Personal Protective Equipment (PPE)
  • Use a surgical mask when entering a flu patient's room. A surgical mask is not a respirator. It will not protect you during aerosol-generating procedures, which may create very fine aerosol sprays. A surgical mask can only be used to protect workers from contact with the large droplets made by patients when they cough, sneeze, talk or breathe.
  • Use a respirator during aerosol-generating procedures; a fit tested N95 disposable respirator or better is needed.
  • Use gloves, gowns, and eye protection for any tasks that might cause contamination or create splashes.
  • Man talking on the telephone
    Put on and take off protective equipment in the correct order to prevent contamination.

This guidance is advisory in nature and informational in content.
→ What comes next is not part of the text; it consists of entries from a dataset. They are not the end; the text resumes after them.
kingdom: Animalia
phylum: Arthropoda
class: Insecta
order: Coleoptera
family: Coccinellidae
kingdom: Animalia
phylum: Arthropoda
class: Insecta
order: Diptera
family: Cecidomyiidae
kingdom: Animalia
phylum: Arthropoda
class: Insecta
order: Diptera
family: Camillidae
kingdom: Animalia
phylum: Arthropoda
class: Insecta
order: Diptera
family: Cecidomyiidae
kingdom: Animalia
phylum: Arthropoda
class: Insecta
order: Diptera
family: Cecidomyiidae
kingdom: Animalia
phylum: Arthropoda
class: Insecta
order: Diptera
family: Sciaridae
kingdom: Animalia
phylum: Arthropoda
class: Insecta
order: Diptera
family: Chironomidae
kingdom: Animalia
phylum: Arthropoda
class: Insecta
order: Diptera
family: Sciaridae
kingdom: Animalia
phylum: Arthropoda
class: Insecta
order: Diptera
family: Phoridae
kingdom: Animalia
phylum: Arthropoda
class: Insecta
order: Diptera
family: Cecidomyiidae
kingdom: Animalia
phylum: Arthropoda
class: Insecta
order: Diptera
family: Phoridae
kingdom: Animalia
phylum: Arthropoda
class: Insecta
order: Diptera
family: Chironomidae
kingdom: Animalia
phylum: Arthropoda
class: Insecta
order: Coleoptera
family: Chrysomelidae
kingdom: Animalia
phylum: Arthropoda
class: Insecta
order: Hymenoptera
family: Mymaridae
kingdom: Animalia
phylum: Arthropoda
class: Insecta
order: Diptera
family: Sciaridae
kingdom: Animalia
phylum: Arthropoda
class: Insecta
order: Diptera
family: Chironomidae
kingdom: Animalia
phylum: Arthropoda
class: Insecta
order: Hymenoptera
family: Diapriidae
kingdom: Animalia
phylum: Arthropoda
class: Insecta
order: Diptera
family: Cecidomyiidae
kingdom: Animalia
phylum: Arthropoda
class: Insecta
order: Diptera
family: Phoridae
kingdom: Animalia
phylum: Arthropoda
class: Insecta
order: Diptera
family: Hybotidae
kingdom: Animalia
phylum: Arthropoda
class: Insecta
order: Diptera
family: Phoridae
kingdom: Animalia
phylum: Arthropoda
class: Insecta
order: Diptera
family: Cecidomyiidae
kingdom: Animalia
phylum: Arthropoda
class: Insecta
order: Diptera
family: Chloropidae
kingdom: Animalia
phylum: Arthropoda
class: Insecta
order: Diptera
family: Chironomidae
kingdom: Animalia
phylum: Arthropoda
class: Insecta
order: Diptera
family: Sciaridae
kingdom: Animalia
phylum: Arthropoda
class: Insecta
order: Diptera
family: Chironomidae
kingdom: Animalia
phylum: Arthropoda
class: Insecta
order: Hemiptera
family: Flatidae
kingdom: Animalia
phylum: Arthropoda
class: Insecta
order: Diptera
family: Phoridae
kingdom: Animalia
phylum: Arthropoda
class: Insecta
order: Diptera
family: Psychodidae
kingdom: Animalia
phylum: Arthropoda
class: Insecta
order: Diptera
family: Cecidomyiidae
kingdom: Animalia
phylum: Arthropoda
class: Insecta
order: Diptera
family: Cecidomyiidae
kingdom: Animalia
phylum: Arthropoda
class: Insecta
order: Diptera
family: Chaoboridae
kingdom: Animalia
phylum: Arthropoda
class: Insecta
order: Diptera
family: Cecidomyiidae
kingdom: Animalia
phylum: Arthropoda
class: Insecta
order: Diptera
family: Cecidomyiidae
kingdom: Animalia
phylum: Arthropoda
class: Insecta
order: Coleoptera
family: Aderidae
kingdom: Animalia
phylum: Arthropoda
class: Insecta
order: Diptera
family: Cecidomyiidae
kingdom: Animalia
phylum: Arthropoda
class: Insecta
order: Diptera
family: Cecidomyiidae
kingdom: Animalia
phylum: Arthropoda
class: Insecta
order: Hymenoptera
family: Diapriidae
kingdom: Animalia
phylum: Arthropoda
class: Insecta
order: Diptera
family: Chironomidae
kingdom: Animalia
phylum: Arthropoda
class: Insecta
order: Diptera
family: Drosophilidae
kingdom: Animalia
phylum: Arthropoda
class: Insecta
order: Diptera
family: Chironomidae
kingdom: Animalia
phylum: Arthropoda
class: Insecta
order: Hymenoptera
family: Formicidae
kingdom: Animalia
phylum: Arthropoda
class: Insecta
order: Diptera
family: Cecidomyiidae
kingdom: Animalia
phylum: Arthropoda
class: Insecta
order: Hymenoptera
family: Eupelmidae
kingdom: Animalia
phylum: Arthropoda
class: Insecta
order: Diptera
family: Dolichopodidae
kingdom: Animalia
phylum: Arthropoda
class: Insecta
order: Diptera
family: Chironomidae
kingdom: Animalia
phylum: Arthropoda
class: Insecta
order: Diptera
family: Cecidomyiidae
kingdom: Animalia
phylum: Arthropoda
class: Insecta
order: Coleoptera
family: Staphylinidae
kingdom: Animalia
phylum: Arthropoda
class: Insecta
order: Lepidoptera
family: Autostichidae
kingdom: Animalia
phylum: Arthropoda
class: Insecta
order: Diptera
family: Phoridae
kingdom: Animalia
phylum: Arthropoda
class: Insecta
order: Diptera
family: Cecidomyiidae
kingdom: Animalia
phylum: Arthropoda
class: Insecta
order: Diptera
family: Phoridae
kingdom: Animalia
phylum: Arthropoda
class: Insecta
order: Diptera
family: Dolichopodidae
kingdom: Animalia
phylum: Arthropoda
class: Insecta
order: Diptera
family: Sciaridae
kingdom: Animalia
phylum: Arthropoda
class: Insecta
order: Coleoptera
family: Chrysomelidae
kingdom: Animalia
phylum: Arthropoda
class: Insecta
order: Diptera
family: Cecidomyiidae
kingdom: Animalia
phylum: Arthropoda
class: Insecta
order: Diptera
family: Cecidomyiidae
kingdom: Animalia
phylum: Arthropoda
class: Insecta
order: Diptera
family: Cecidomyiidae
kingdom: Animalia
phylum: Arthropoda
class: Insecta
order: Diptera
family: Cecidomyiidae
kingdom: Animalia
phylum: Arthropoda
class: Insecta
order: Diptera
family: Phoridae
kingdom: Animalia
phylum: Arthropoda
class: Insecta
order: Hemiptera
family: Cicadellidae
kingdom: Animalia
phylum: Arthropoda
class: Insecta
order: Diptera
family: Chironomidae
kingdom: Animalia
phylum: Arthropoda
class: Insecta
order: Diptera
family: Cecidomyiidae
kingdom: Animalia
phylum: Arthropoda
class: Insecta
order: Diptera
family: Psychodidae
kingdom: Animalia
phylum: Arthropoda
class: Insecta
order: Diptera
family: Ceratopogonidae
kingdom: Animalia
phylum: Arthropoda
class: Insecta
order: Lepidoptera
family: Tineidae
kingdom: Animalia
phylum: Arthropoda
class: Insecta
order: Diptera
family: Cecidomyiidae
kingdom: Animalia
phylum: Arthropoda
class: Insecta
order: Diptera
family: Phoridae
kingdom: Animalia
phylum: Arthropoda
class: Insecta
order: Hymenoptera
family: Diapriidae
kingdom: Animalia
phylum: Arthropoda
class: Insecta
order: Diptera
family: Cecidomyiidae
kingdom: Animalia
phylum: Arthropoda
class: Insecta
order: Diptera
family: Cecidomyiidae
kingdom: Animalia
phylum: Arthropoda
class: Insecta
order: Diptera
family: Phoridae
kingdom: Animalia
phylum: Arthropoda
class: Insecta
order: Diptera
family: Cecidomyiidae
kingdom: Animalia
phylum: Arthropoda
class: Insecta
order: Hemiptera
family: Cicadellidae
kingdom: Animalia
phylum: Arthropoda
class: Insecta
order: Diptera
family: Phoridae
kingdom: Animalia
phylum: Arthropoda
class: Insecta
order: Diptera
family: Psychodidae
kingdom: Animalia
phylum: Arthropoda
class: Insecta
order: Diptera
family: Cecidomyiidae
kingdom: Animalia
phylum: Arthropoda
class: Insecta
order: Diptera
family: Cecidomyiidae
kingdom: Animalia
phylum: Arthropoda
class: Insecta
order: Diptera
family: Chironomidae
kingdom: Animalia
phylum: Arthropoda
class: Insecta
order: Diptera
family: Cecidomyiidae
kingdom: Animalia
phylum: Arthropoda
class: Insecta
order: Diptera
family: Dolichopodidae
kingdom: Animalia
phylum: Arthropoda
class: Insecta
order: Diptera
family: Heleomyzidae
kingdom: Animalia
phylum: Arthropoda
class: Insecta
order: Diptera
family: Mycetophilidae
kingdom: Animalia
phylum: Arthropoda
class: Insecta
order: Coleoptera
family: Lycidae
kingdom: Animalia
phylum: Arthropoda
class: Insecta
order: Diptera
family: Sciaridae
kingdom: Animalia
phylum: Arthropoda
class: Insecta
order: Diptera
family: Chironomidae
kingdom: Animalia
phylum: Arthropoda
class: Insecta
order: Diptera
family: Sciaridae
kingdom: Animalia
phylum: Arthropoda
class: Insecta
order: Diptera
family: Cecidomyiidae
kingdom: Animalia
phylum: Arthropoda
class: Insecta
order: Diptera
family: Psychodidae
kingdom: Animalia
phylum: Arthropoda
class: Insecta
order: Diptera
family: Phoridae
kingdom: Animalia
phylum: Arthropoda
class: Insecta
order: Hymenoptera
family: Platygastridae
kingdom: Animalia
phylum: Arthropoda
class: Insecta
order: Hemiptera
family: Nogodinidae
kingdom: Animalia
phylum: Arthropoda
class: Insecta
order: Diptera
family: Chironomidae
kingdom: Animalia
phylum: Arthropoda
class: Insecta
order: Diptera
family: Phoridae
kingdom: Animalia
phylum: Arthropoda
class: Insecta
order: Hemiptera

It is not a standard or regulation, and it neither creates new legal obligations nor alters existing obligations created by OSHA standards or the Occupational Safety and Health Act. Pursuant to the OSH Act, employers must comply with safety and health standards and regulations issued and enforced either by OSHA or by an OSHA-approved State Plan. In addition, the Act's General Duty Clause, Section 5(a)(1), requires employers to provide their employees with a workplace free from recognized hazards that are causing or are likely to cause death or serious physical harm.